Bowens creates his art by starting with his journal; setting a frame for his art. Once he goes through his writings, Bowens begins with concepts and titled; i.e. headlines.  He then uses mediums and tools such as aerosol, stencil, acrylics, handmade stickers, rollers, knives, chalk, crayons and a secret technique he uses in his wheat pasting.  He lays down his masterpieces on recycled wood and other types of surfaces.
“I destroy brushes on purpose so that they put a certain grain on my canvasses [allowing it to] look like wood,” Says Bowens who also uses other media such as wood, paper, regulr canvas, windows, milk cartons, doors and tambourines.

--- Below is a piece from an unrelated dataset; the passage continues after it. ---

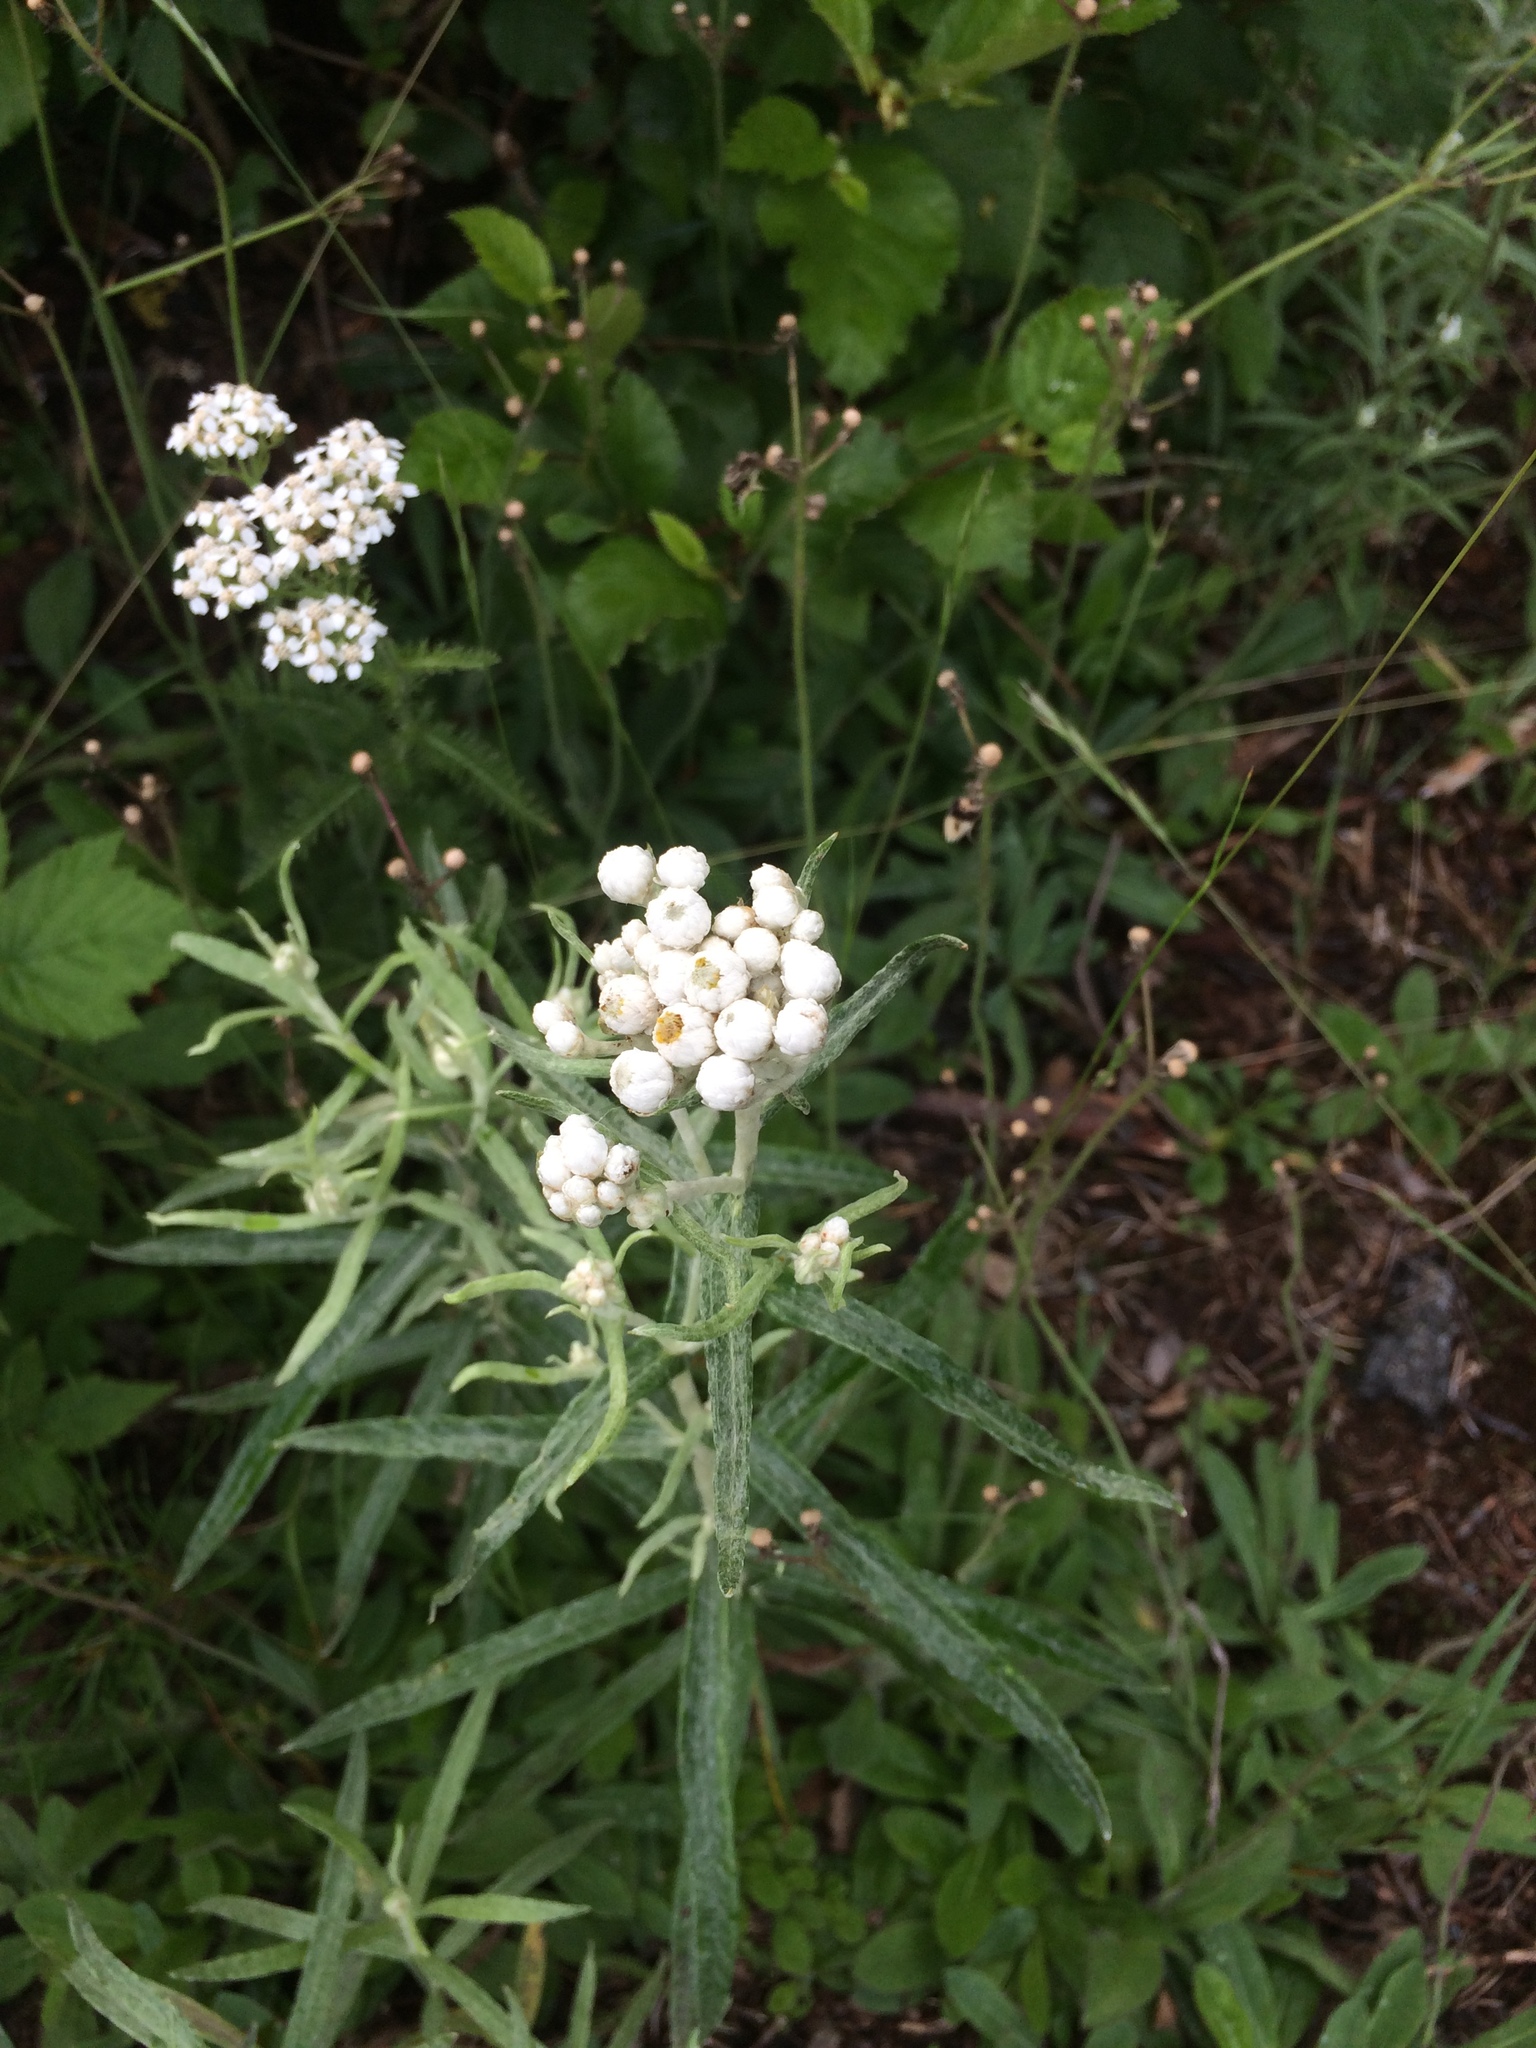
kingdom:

“I look at art and how it relates to chance and luck [and] then I try to act in a gap between the two.  I take a chance on trying to send a message and I am thankful if someone gets it,” says Bowens.

Bowens brings organized confusion to the stage and into the galleries with a classic, natural rhythm which he has adapted into.  His art has deeper meanings and he uses pieces of America to build it.

Bowens says his position is to “give a positive message back to the community.”

“The art is education not decoration.” Says Bowens.

Bowens is a part of what artists and galleries call, ‘Art-In-Residency’ by creating multiple pieces at one time (maximizing utilities and supplies.) Bowens attaches special papers to multiple wood boards to start along with a buildup of textures and different types of paper surfaces.  He uses extremely wet applications and will attach multiple boards with helps with stopping wood buckling and waiving so that the art represents itself correctly.

bowens_we_the_people_large miltonbowen Tom Sawyer

When asked how Bowens creates “ghost images” he responds with, “Ancient black man secret.”  He explains that he came across the technique by accident and had to learn how to replicate his “mistake.”

Bowens uses other mediums such as doilies which were passed down from his grandmother who is also his first art collector.  “I am from Oakland, the inner city; my family never told me I couldn’t do [art].”

Bowen’s grandmother used to press doilies to bring elegance to her home. Her whole home was decorated in doilies.  Bowens also adds brown paper bags and “510;” his signature, to his pieces.  Milton510 is a copyright and trademark.

“[This] poses a rhetorical question that people overlook. Questioning ownership and satirical looking at its value or place in history,” Says Bowens.

Bowens has recently completed an art series and show at Contemporary Art Gallery in Del Paso Heights which is right next door to Mama Kim’s, a Californian concept based on Southern cuisine.